Stored data entries

....

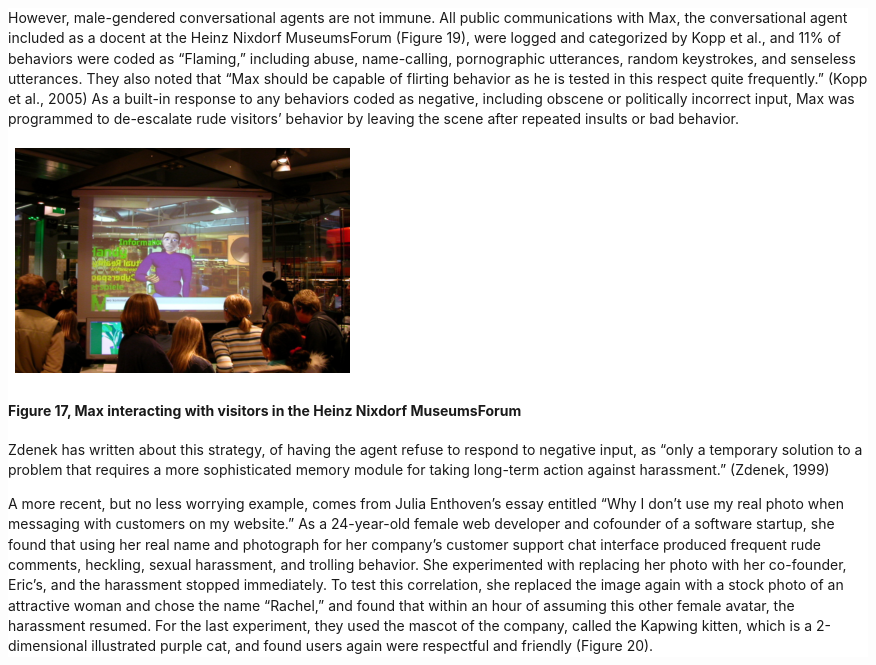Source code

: However, male-gendered conversational agents are not immune. All public communications with Max, the conversational agent included as a docent at the Heinz Nixdorf MuseumsForum (Figure 19), were logged and categorized by Kopp et al., and 11% of behaviors were coded as “Flaming,” including abuse, name-calling, pornographic utterances, random keystrokes, and senseless utterances. They also noted that “Max should be capable of flirting behavior as he is tested in this respect quite frequently.” (Kopp et al., 2005) As a built-in response to any behaviors coded as negative, including obscene or politically incorrect input, Max was programmed to de-escalate rude visitors’ behavior by leaving the scene after repeated insults or bad behavior.

![Max interacting with visitors in the Heinz Nixdorf MuseumsForum](assets/figs/fig-17-max.png)
#### Figure 17, Max interacting with visitors in the Heinz Nixdorf MuseumsForum

Zdenek has written about this strategy, of having the agent refuse to respond to negative input, as “only a temporary solution to a problem that requires a more sophisticated memory module for taking long-term action against harassment.” (Zdenek, 1999)

A more recent, but no less worrying example, comes from Julia Enthoven’s essay entitled “Why I don’t use my real photo when messaging with customers on my website.” As a 24-year-old female web developer and cofounder of a software startup, she found that using her real name and photograph for her company’s customer support chat interface produced frequent rude comments, heckling, sexual harassment, and trolling behavior. She experimented with replacing her photo with her co-founder, Eric’s, and the harassment stopped immediately. To test this correlation, she replaced the image again with a stock photo of an attractive woman and chose the name “Rachel,” and found that within an hour of assuming this other female avatar, the harassment resumed. For the last experiment, they used the mascot of the company, called the Kapwing kitten, which is a 2-dimensional illustrated purple cat, and found users again were respectful and friendly (Figure 20).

....

What you will do:
Copy out every entry exactly as written, but not the pictures.

Expected answer:
Source code

: However, male-gendered conversational agents are not immune. All public communications with Max, the conversational agent included as a docent at the Heinz Nixdorf MuseumsForum (Figure 19), were logged and categorized by Kopp et al., and 11% of behaviors were coded as “Flaming,” including abuse, name-calling, pornographic utterances, random keystrokes, and senseless utterances. They also noted that “Max should be capable of flirting behavior as he is tested in this respect quite frequently.” (Kopp et al., 2005) As a built-in response to any behaviors coded as negative, including obscene or politically incorrect input, Max was programmed to de-escalate rude visitors’ behavior by leaving the scene after repeated insults or bad behavior.

![Max interacting with visitors in the Heinz Nixdorf MuseumsForum](assets/figs/fig-17-max.png)
#### Figure 17, Max interacting with visitors in the Heinz Nixdorf MuseumsForum

Zdenek has written about this strategy, of having the agent refuse to respond to negative input, as “only a temporary solution to a problem that requires a more sophisticated memory module for taking long-term action against harassment.” (Zdenek, 1999)

A more recent, but no less worrying example, comes from Julia Enthoven’s essay entitled “Why I don’t use my real photo when messaging with customers on my website.” As a 24-year-old female web developer and cofounder of a software startup, she found that using her real name and photograph for her company’s customer support chat interface produced frequent rude comments, heckling, sexual harassment, and trolling behavior. She experimented with replacing her photo with her co-founder, Eric’s, and the harassment stopped immediately. To test this correlation, she replaced the image again with a stock photo of an attractive woman and chose the name “Rachel,” and found that within an hour of assuming this other female avatar, the harassment resumed. For the last experiment, they used the mascot of the company, called the Kapwing kitten, which is a 2-dimensional illustrated purple cat, and found users again were respectful and friendly (Figure 20).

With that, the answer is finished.